Gracias a su extensa cultura, Beato refundió en este texto, a modo de summa, muchos comentarios de otros autores. El resultado fue el libro más copiado en la Alta Edad Media después de la Biblia. La repercusión de la obra traspasó todas las fronteras. Hoy, los distintos ejemplares miniados de su Comentarios al Apocalipsis se encuentran entre los códices más cotizados del mundo.

Han llegado hasta nosotros 35 beatos, de los que 26 están miniados. Dos se conservan en la Biblioteca Nacional. El códice Vitr/14/2, encargado en 1047 por el rey Fernando I y doña Sancha, y realizado quizás, por Facundo, en San Isidoro de León, es seguramente uno de los más bellos ejemplares.

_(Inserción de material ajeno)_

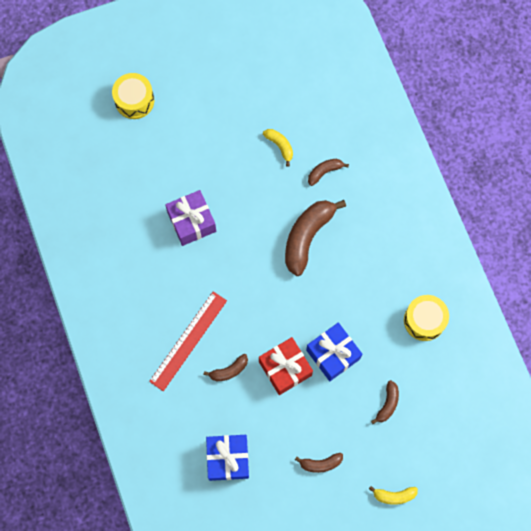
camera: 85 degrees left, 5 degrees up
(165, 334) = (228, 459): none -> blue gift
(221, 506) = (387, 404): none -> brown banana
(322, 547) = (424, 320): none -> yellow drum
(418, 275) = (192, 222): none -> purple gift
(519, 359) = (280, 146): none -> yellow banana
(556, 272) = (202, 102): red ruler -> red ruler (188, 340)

Es el que el Senado ha regalado a León XIV. Sus noventa y ocho miniaturas se distribuyen en su mayoría sobre bandas horizontales de vivos colores, en un estilo que mezcla el románico con diversas influencias mozárabes y norteafricanas. Destacan las de los Cuatro Jinetes, la visión de la Jerusalén celestial, la serpiente de las siete cabezas o la destrucción de Babilonia.